Risk of Dementia Among Individuals With Psoriasis: A Nationwide Population-Based Cohort Study in Taiwan

Kuan-Lun Huang, MD; Chiung-Chi Yeh, MD; Shu-I Wu, MD, PhD; Kuo-You Huang, PhD; Yao-Hsu Yang, MD; Ting-Yu Kuo, MS; Hsin-Yi Liang, MD; Yi-Chen Lee, PhD; Roger S. McIntyre, MD, PhD; Yena Lee, MS; Jun-Cheng Weng, PhD; Vincent Chin-Hung Chen, MD, PhD

J Clin Psychiatry 2019;80(3):18m12462

Article Abstract

Objective: Psoriasis is a chronic inflammatory disease putatively associated with dementia. However, the epidemiologic evidence of the relationship between psoriasis and dementia has been limited. We used a large national sample to investigate this relationship as well as the association between systemic therapy for psoriasis and incident dementia.

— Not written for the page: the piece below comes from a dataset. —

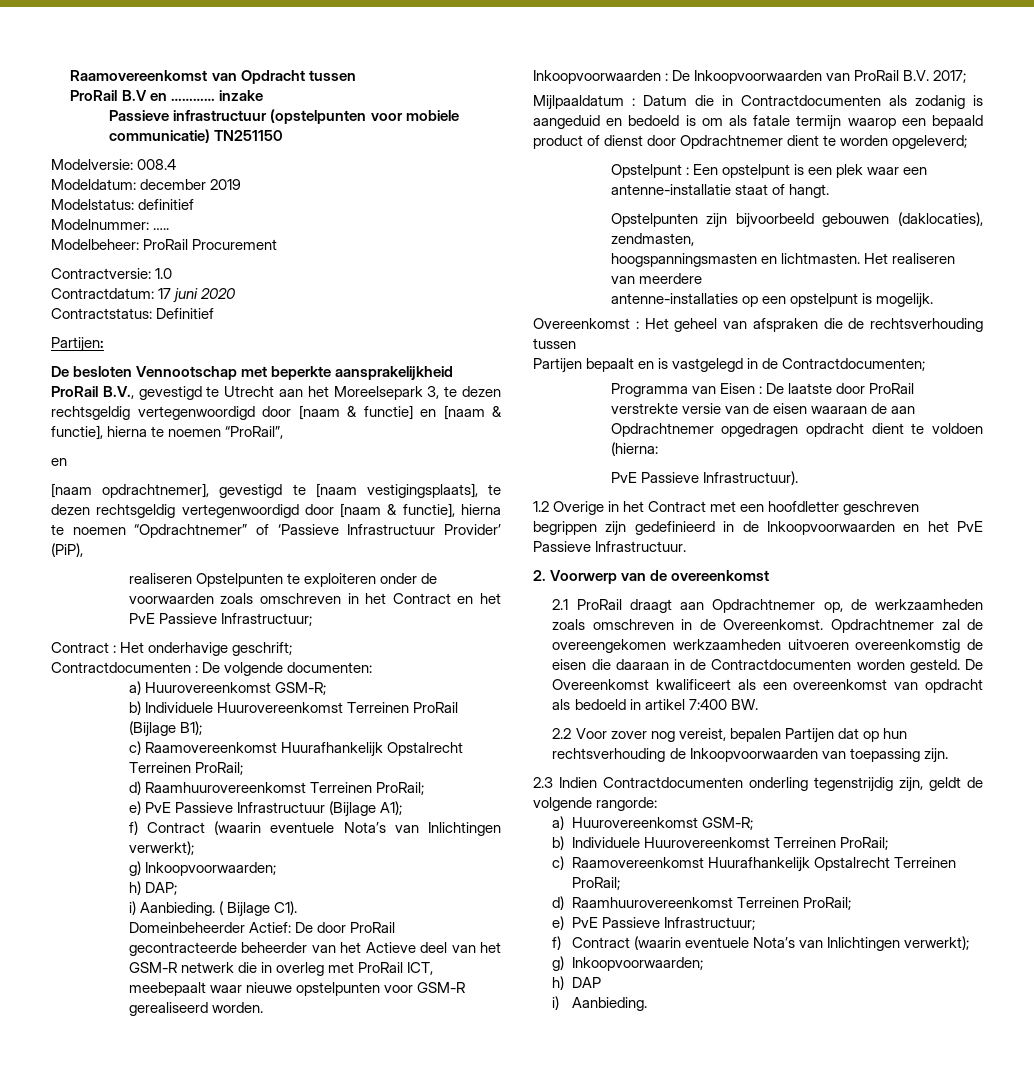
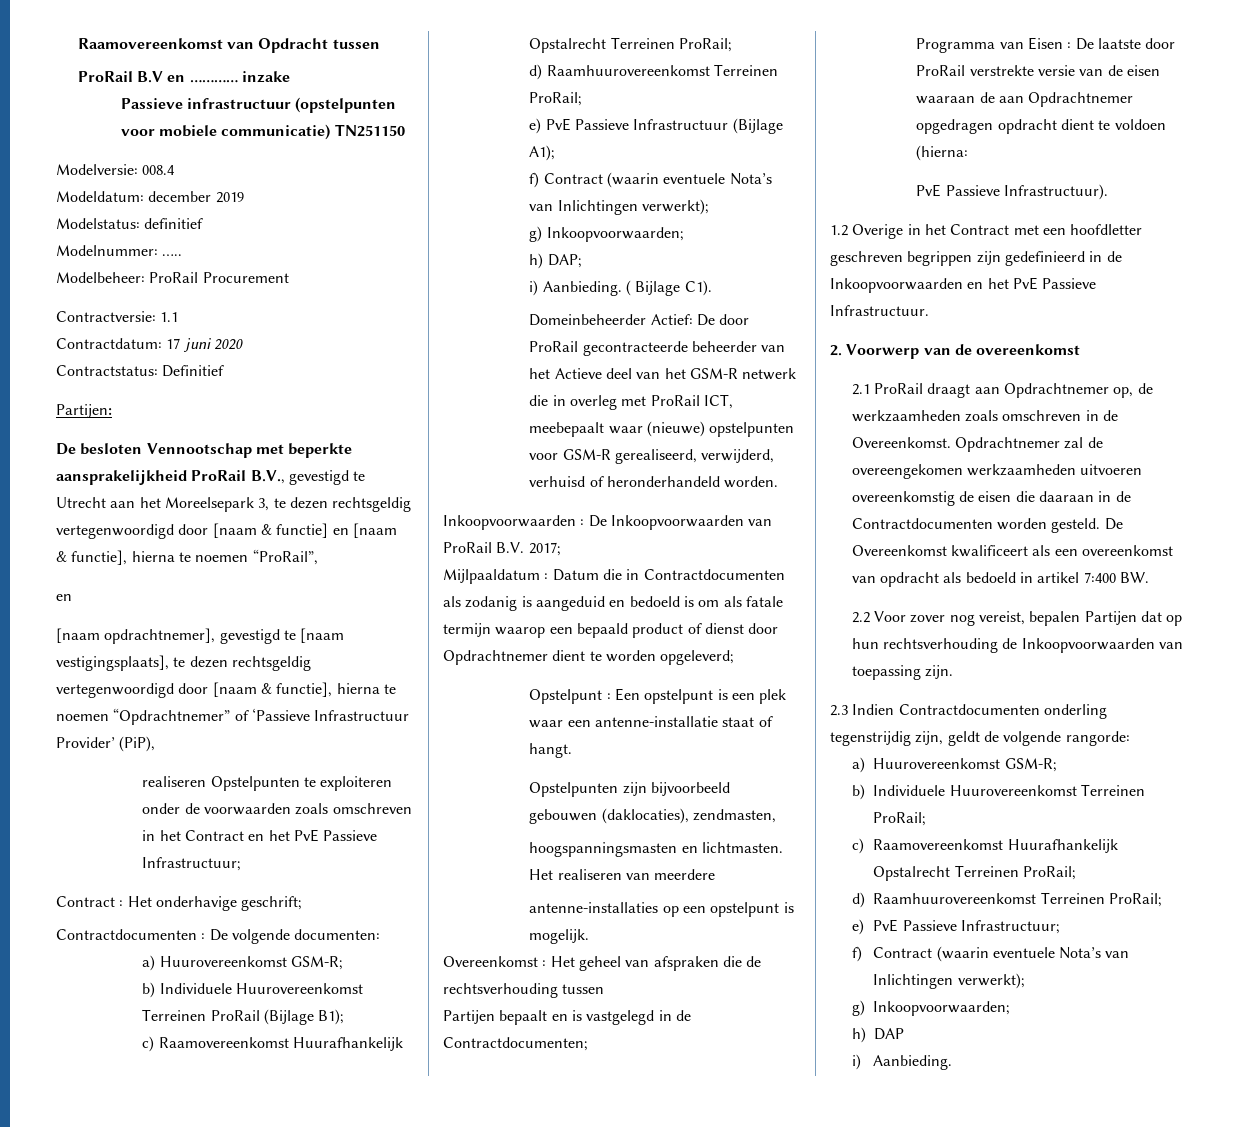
[155,268,173,279] 1.0 -> [160,312,179,322] 1.1
[245,982,292,993] nieuwe -> [647,421,706,437] (nieuwe)
[128,1002,208,1016] gerealiseerd -> [615,449,775,464] [529,476,721,487] gerealiseerd, verwijderd, verhuisd of heronderhandeld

Methods: The cases were identified as a first recorded diagnosis of psoriasis (ICD-9-CM codes: 696.0, 696.1, or 696.8) between 1996 and 2013 from Taiwan’s National Health Insurance Research Database (NHIRD). Each selected case of psoriasis was compared with 4 sex-, age-, and urbanization-matched comparison subjects. The first diagnosis of dementia (ICD-9-CM codes: 290.0-290.4, 294.1-294.2, 331.0-331.2, or 331.82) that covered vascular and nonvascular subtypes until the end of 2013 was tracked in both groups. Cox regression analyses and a competing risk model were applied to evaluate the risk, adjusting for sex, urbanization, age, hypertension, diabetes, heart disease, hyperlipidemia, stroke, and depression. The association between systemic therapy and incidence of dementia in the psoriasis group was examined in further stratified analyses.

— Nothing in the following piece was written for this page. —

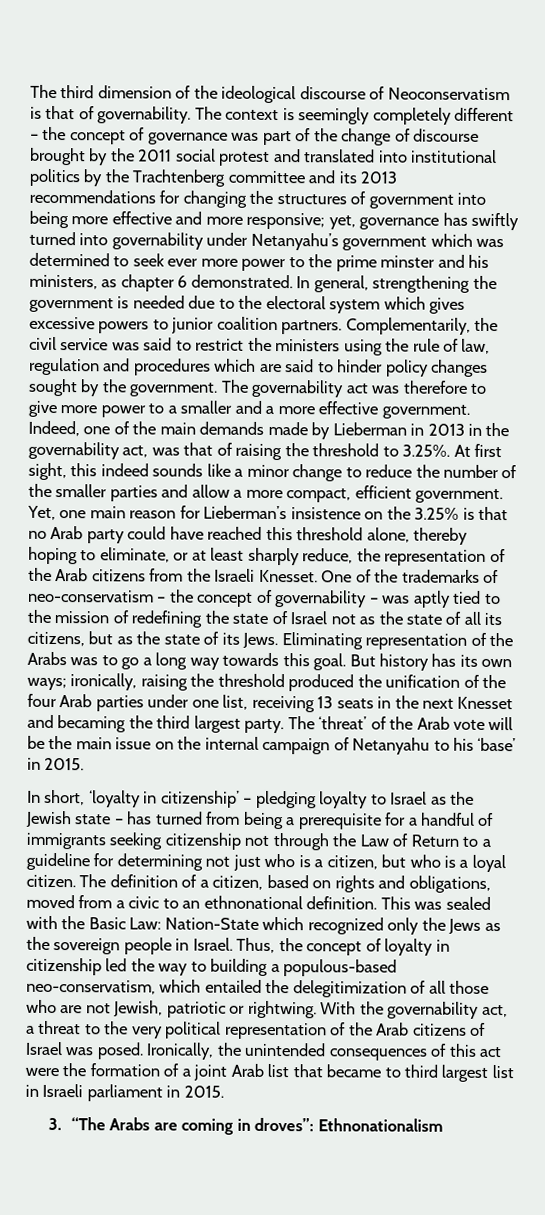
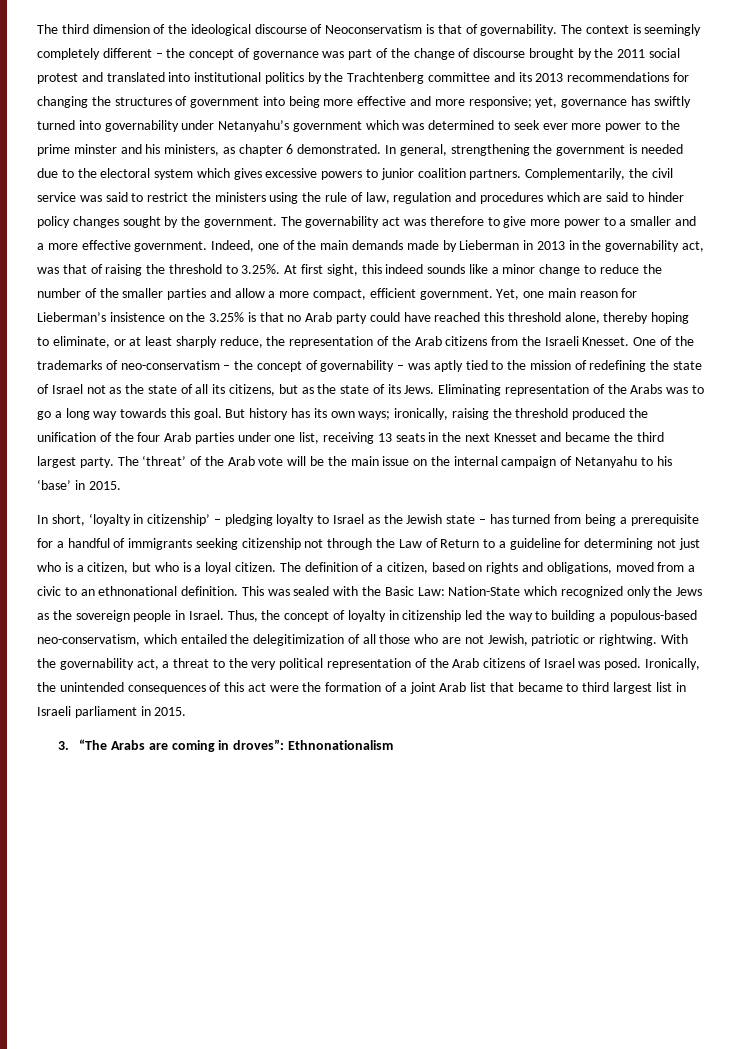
[57,715,127,733] becaming -> [565,432,611,442] became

Results: Overall, 3,820 patients with psoriasis and 15,280 comparisons were identified. After adjustment, a significantly higher risk of dementia was identified in the psoriasis group than in the comparison group (adjusted hazard ratio [aHR] = 1.23; 95% CI, 1.06-1.42). A significant association between psoriasis and dementia was identified for nonvascular dementia (aHR = 1.25, 95% CI, 1.07-1.45) but not for vascular dementia (aHR = 1.27, 95% CI, 0.83-1.93). Receiving systemic therapy for psoriasis for more than 90 days significantly reduced the risk of developing dementia compared with no systemic therapy (aHR = 0.66; 95% CI, 0.45-0.97). Compared with those who received no systemic therapy, the patients who received disease-modifying antirheumatic drugs and/or biologics had a significantly lower risk of dementia incidence (aHR = 0.69; 95% CI, 0.50-0.97), which was not the case in patients who received only phototherapy.

Conclusions: Individuals with psoriasis have a significantly higher incidence of dementia, particularly the nonvascular type. Systemic therapy might be protective in preventing dementia in patients with psoriasis.